Les négociations entre partenaires sociaux relatives à l’Assurance chômage ont pris fin sur un constat d’échec, parce que le patronat ne veut pas augmenter les cotisations chômage employeur.

Les pouvoirs publics vont se substituer aux partenaires sociaux. Pôle-emploi continuera à verser des allocations de chômage, et aucune leçon ne sera tirée de ce vaudeville : la France restera empêtrée dans une conception obsolète de sa protection sociale, alors que les évènements en cours fournissent une occasion, si l’on se donne la peine de réfléchir, de faire un grand pas en avant.

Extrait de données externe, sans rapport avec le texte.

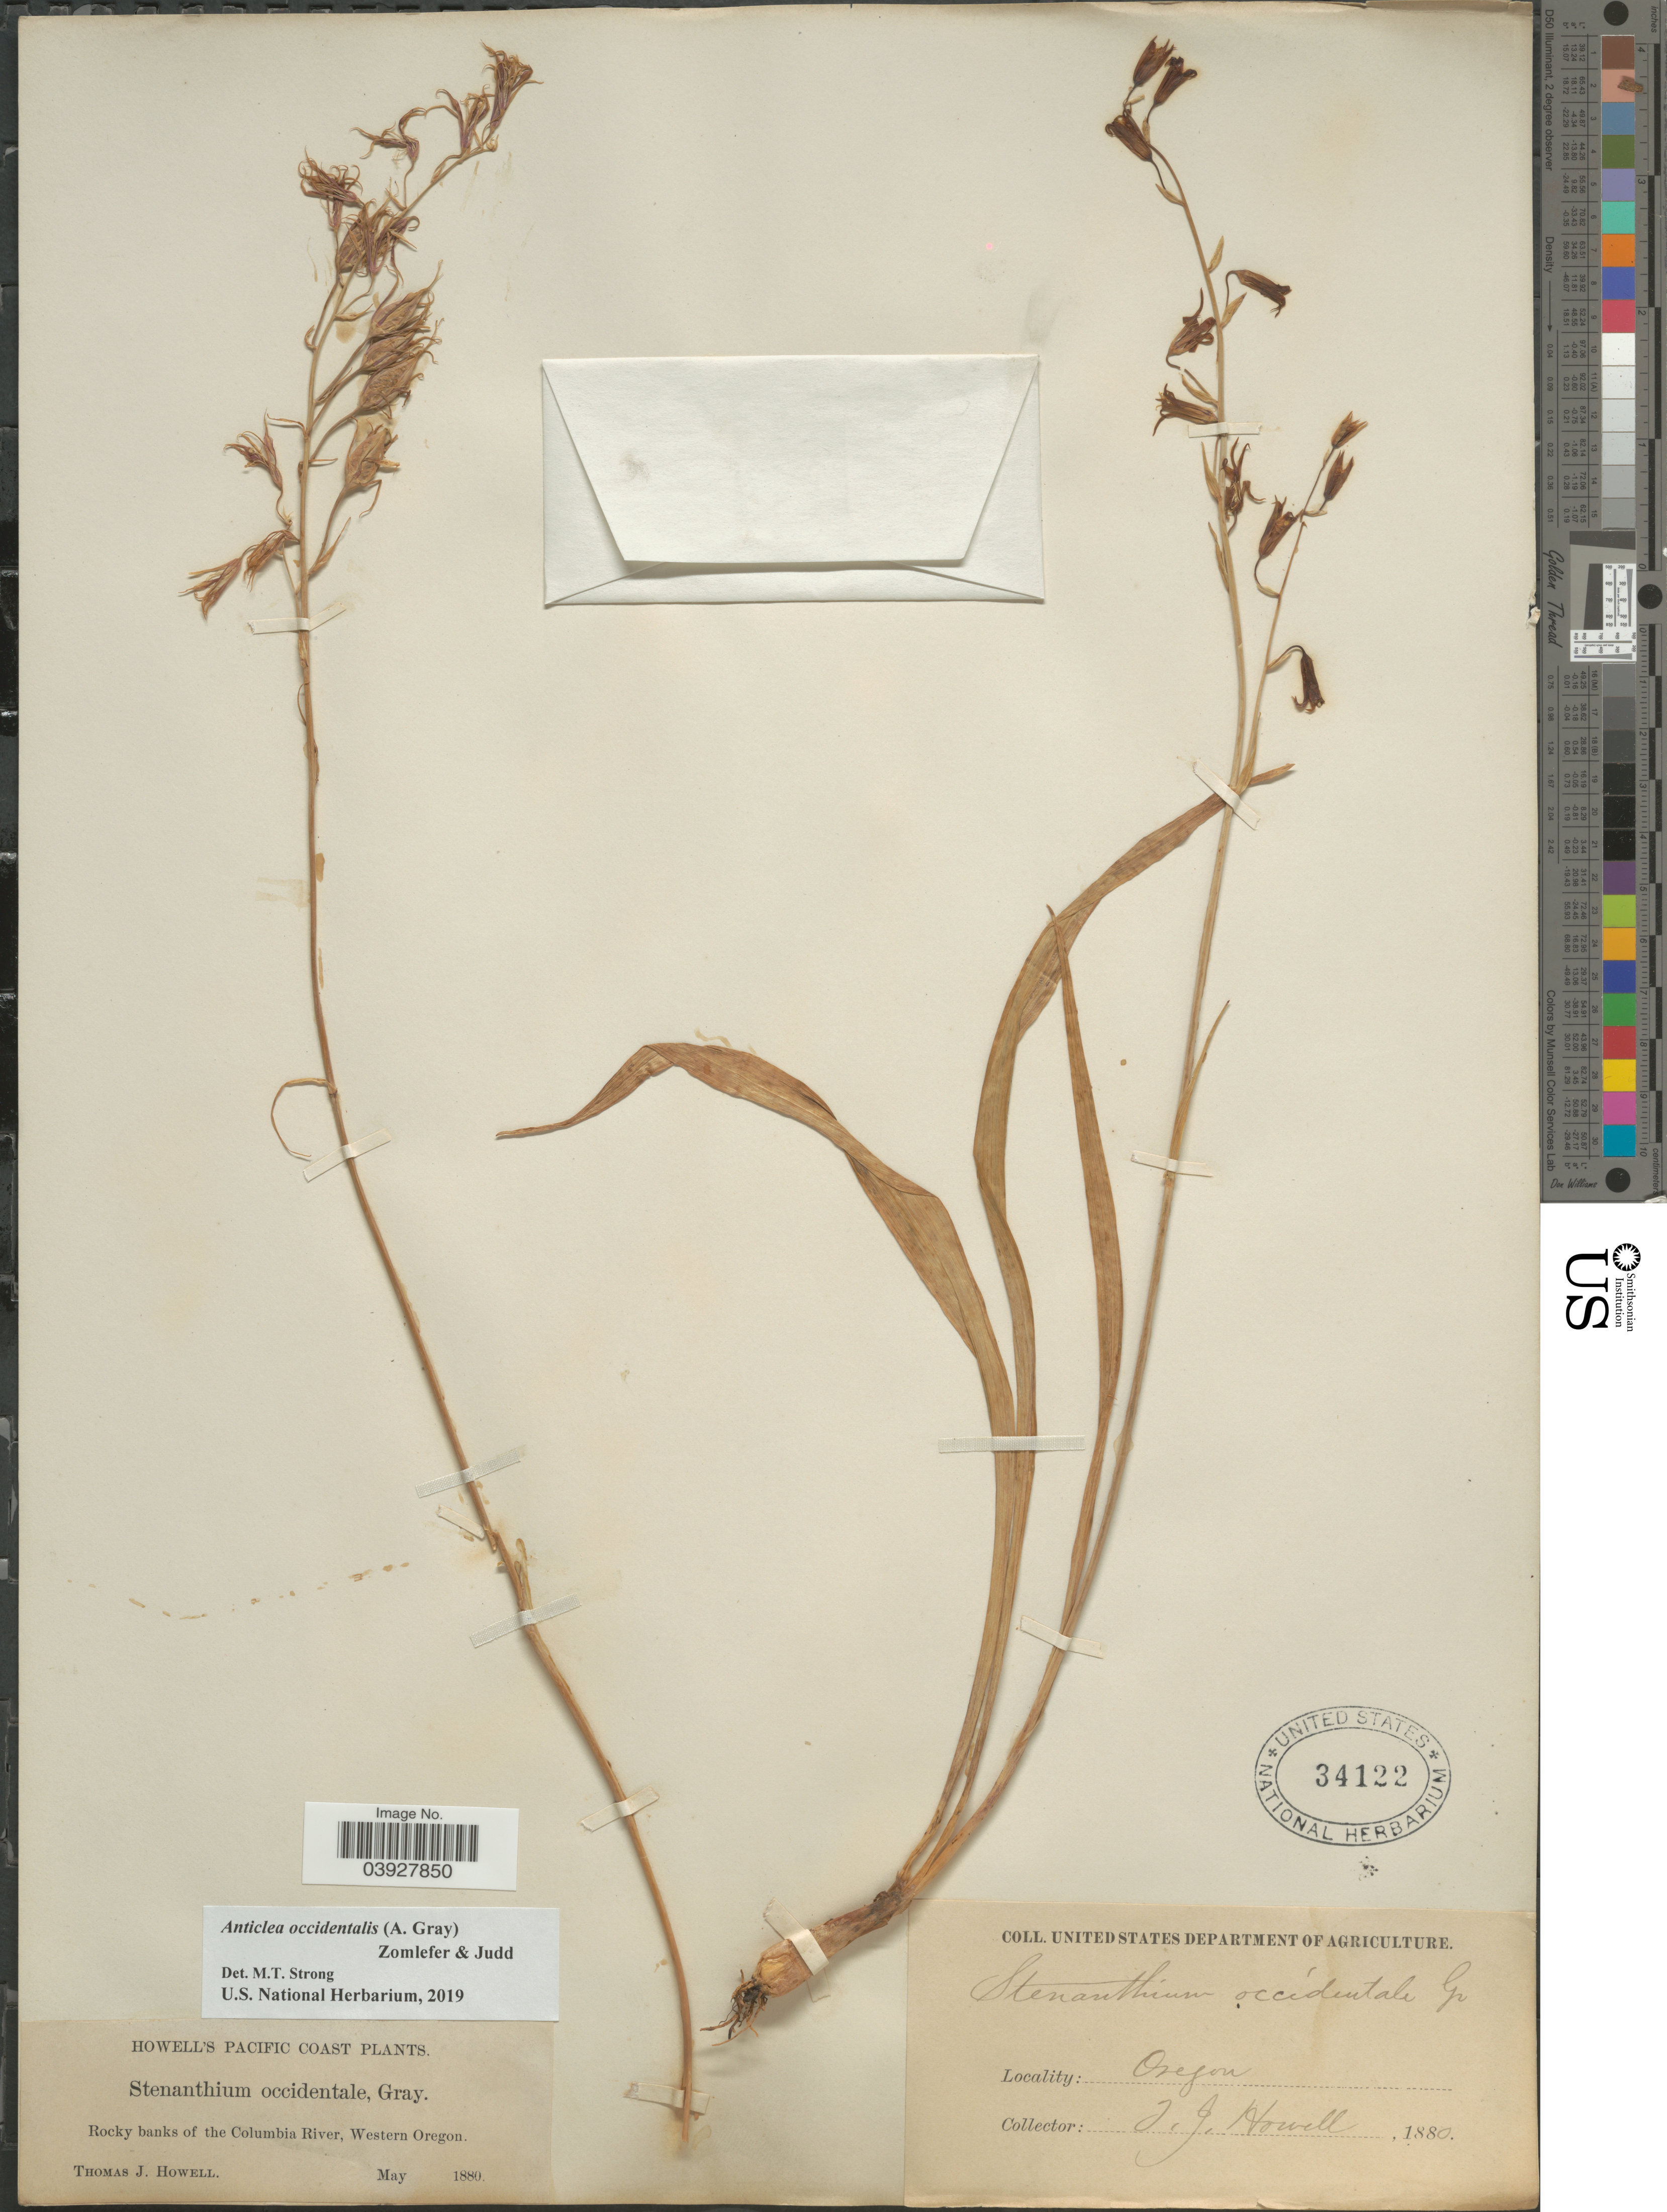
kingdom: Plantae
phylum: Tracheophyta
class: Liliopsida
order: Liliales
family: Melanthiaceae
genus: Anticlea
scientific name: Anticlea occidentalis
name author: (A. Gray) Zomlefer & Judd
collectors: T. J. Howell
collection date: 1880-05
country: United States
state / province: Oregon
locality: Pacific Coast. Rocky banks of the Columbia River, Western Oregon.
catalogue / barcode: US 34122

Les taux ordinaires de la cotisation chômage sont jusqu’à ce jour 4 % pour la part employeur, et 2,4 % pour la part salarié. Par exemple, pour un salaire brut de 3 000 €, cela fait 72 € de moins en salaire net et 120 € de plus à débourser pour l’entreprise. Supposons que le salaire brut passe à 3 120 €, que les taux des différentes cotisations sociales soient ajustés en conséquence (0,962 % sur 3 120 € suffisent pour remplacer 1 % sur 3 000 €), et que la cotisation chômage soit désormais uniquement salariale : pour récupérer 192 € sur 3 120, il faut un taux (exclusivement salarial) de 6,154 %. Rien ne changerait, en ce sens que l’assurance chômage percevrait toujours la même somme, l’entreprise supporterait toujours le même cout salarial, et le travailleurs toucherait toujours le même salaire net. Rien ne changerait, et pourtant tout serait changé.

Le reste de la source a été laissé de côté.